The AECS is a successful social enterprise. It operates a high-volume telehealth model which could be adopted for other impoverished settings. However, it is important that critical aspects of its operation are understood such as the associated benefits to be achieved at minimal cost. The foregoing analysis underscores the significance of systemic analysis when scaling care models. It demonstrates that factors particular to settings, including population, infrastructure and governance frameworks, are consequential. Tele-ophthalmology models such as Aravind’s could improve eye health in South Sudan. But wholesale adoption requires all the foregoing considerations.

Declarations

Ethics approval and consent to participate: Not relevant.

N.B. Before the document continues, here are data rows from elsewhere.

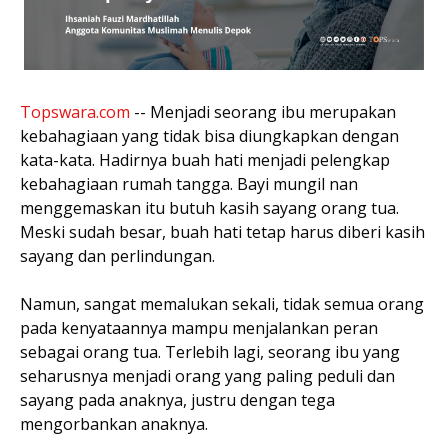
Topswara.com
-- Menjadi seorang ibu merupakan
kebahagiaan yang tidak bisa diungkapkan dengan
kata-kata. Hadirnya buah hati menjadi pelengkap
kebahagiaan rumah tangga. Bayi mungil nan
menggemaskan itu butuh kasih sayang orang tua.
Meski sudah besar, buah hati tetap harus diberi kasih
sayang dan perlindungan.
Namun, sangat memalukan sekali, tidak semua orang
pada kenyataannya mampu menjalankan peran
sebagai orang tua. Terlebih lagi, seorang ibu yang
seharusnya menjadi orang yang paling peduli dan
sayang pada anaknya, justru dengan tega
mengorbankan anaknya.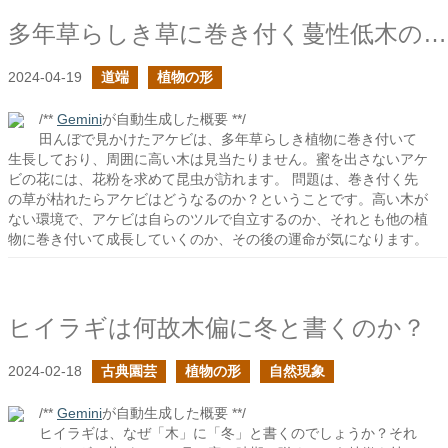
多年草らしき草に巻き付く蔓性低木のアケビ
2024-04-19
道端
植物の形
/**
Gemini
が自動生成した概要 **/
田んぼで見かけたアケビは、多年草らしき植物に巻き付いて
生長しており、周囲に高い木は見当たりません。蜜を出さないアケ
ビの花には、花粉を求めて昆虫が訪れます。 問題は、巻き付く先
の草が枯れたらアケビはどうなるのか？ということです。高い木が
ない環境で、アケビは自らのツルで自立するのか、それとも他の植
物に巻き付いて成長していくのか、その後の運命が気になります。
ヒイラギは何故木偏に冬と書くのか？
2024-02-18
古典園芸
植物の形
自然現象
/**
Gemini
が自動生成した概要 **/
ヒイラギは、なぜ「木」に「冬」と書くのでしょうか？それ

Competing interests: None.

Funding: None.

Acknowledgements: The author thanks Harvard University and the management of Aravind Eye Care System (AECS) and Lions Aravind Institute of Community Ophthalmology (LAICO) for approving the project which informed this article and facilitating fieldwork and access to sites and internal operations. The management of AECS & LAICO supplied administrative documents and cleared publication of insights which have been developed from records and fieldwork. A version of this work was presented to the management of AECS and, in collaboration with Dr James Little and Ryan Frisbie, at a 2018 poster conference at Harvard University’s T.H. Chan School of Public Health in Boston, MA.